Part of this results from an Islamic pattern of ‘religious occupation’ that reflects military occupation in many ways. In the initial years after the Islamic conquest of much of the Middle East, Muslim Arabs were few and far between. Accordingly, Abu Bakr and other early Caliphs thought it best to avoid placing Arab garrisons inside major cities which were full of Christians and Jews since the garrisons might be absorbed by the people they were governing. Instead, the Arab troops were stationed outside the cities. However, flush with Jizya taxes, inside the cities, Arab rulers were able to pay for very large Mosques which served as daily reminders of the cultural presence of Islam, in much the same way that Cavalry forts in the US and police posts in Canada nailed down much of the West in the 19th Century.
This history provides the context for the giant mosques currently being erected inside many Western Cities. A giant mosque that was planned in London by Tablighi Jamaat (the South Asian variant of the Wahhabis) for the next Summer Games would have been a case in point; the plans called for it to be the largest religious site of any kind in Europe. Other giant Mosques for small congregations have been planned near other landmark sites – like one over the Sandhurst Military College in the UK or the Cordoba Mosque project near the World Trade Center site.
All this history reminds us that the destruction of the giant Buddha statues at Bamyan in Afghanistan in 2001 by the Taliban was nothing new. Many of the great landmarks and temples of other religions have been demolished to demonstrate the superiority of Islam. The process continues: In 2009 a Hindu temple in Bangladesh was destroyed just before a major festival and in 2011, Malaysian police officers demolished a Hindu temple in Glenmarie.
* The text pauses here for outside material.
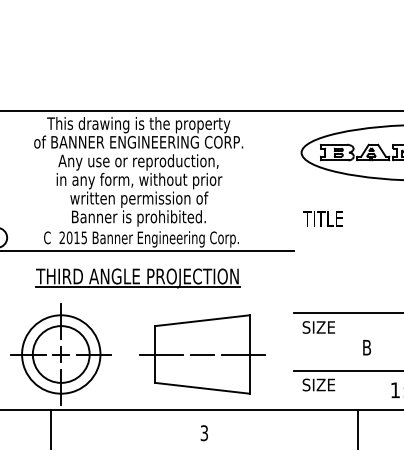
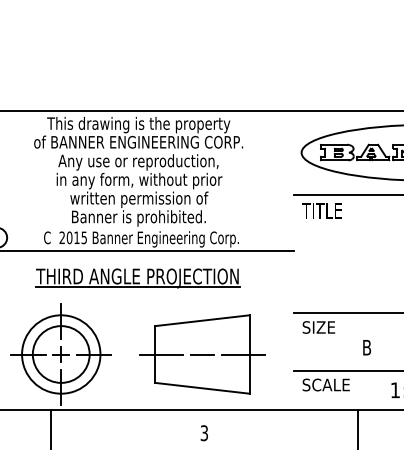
line at (346, 195): none -> present
text at (322, 218) position: (322, 218) -> (321, 210)
text at (330, 384): SIZE -> SCALE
There have been sprees of iconoclasm in the histories of other religions – not least Christianity. The Protestant reformation saw the destruction of statues and art inside many churches in the 16th Century, but seldom saw the destruction of the churches themselves. Henry VIII’s land reforms also put paid to many ancient monasteries, so that now we can only guess at what the ancient Abbeys at Ely and Glastonbury looked like in their heyday. The ‘Secular Humanists’ and anti-clerical elements in French Revolutionary mobs also gutted several ancient churches and monasteries (particularly the Abbey of St Denis), while Nazis and Communists gleefully destroyed many places of worship as well.
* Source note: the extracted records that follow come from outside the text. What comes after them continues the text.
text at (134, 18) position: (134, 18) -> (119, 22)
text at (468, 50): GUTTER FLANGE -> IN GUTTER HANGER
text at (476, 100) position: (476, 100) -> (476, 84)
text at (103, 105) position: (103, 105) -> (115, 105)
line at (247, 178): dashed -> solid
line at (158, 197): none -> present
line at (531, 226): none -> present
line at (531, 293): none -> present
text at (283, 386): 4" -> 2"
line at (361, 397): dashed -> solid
Islam does resemble Nazism and Communism in that it tolerates no rivals, except that they are diminished and must acknowledge a new subordinate status. However, what makes Islam different is a deliberate desire to quell all Pre-Islamic history (something true of neither Hitler nor Soviet Communists who both saw themselves as the culmination of history). To the fanatics of Wahhabism and Salafism, the past is ‘Jahiliyyah’, a state of ignorance of God, and is therefore unimportant and of no consequence. To them, it is best to erase it
There were plenty of local Afghans opposed to the dynamiting of the giant Buddha statues at Bamyan but the Taliban had the guns. There are many Egyptians who are proud of the history around them, but if the Salafists gain power it won’t matter. A temple or statue that has withstood centuries can be destroyed very quickly by a very few who think ancient culture is unimportant. The Romans had a name for people like that – they called them Barbarians. That is a good name to bear in mind, when learning of the next Salafist plan.